A sphere of radius 7 cm is melted and recast into small spheres of radius 3.5 cm each. How many such spheres can be made?

To solve the problem of how many small spheres can be made from a larger sphere that has been melted, we will follow these steps: ### Step 1: Calculate the Volume of the Larger Sphere The formula for the volume \( V \) of a sphere is given by: \[ V = \frac{4}{3} \pi r^3 \] For the larger sphere, the radius \( r \) is 7 cm. Thus, the volume \( V_L \) of the larger sphere is: \[ V_L = \frac{4}{3} \pi (7)^3 \] ### Step 2: Calculate the Volume of the Smaller Sphere Using the same volume formula for the smaller sphere, where the radius \( r \) is 3.5 cm, we have: \[ V_S = \frac{4}{3} \pi (3.5)^3 \] ### Step 3: Set Up the Equation Since the larger sphere is melted and recast into smaller spheres, the volume of the larger sphere will equal the total volume of the smaller spheres.

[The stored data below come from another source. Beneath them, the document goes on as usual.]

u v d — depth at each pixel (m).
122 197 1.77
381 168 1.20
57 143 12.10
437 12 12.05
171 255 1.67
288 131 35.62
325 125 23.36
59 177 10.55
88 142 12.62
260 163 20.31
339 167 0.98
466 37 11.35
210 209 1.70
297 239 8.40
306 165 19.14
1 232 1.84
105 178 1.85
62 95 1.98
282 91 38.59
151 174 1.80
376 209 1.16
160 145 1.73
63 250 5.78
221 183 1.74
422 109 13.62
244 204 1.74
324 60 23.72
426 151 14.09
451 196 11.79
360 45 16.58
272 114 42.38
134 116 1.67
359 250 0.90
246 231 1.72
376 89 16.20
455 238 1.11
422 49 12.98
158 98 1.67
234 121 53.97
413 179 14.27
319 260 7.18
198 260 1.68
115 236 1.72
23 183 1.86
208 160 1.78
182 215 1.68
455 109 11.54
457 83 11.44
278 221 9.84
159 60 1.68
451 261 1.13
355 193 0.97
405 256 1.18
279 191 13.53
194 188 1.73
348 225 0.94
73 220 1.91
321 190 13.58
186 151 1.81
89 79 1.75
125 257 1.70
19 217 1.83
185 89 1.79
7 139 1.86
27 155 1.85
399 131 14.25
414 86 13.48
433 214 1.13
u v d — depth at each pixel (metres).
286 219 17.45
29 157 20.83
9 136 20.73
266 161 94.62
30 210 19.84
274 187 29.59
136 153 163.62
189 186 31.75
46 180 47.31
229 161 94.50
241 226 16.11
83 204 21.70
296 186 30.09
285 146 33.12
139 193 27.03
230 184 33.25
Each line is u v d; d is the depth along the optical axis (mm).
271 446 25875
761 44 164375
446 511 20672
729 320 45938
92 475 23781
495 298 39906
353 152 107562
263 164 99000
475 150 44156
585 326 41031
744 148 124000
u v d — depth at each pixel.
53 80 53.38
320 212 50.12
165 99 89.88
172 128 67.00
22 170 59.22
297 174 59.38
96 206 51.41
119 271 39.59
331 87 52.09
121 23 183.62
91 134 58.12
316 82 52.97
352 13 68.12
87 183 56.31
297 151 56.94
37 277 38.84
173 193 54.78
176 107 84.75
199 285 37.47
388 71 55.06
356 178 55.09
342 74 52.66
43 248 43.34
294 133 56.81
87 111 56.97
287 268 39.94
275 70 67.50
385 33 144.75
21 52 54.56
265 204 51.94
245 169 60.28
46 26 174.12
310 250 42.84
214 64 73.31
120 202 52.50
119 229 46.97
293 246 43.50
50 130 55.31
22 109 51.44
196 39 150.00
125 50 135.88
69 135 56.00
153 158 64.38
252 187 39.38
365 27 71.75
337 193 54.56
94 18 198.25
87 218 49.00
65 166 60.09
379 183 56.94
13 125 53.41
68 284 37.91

If \( n \) is the number of smaller spheres, we can write: \[ V_L = n \cdot V_S \] ### Step 4: Substitute the Volumes Substituting the volumes we calculated: \[ \frac{4}{3} \pi (7)^3 = n \cdot \frac{4}{3} \pi (3.5)^3 \] ### Step 5: Simplify the Equation We can cancel \( \frac{4}{3} \pi \) from both sides: \[ (7)^3 = n \cdot (3.5)^3 \] ### Step 6: Calculate the Cubes Calculating the cubes: \[ 7^3 = 343 \quad \text{and} \quad (3.5)^3 = 42.875 \] ### Step 7: Solve for \( n \) Now substituting the values: \[ 343 = n \cdot 42.875 \] To find \( n \): \[ n = \frac{343}{42.875} \] Calculating this gives: \[ n = 8 \] ### Conclusion Thus, the number of smaller spheres that can be made is \( n = 8 \).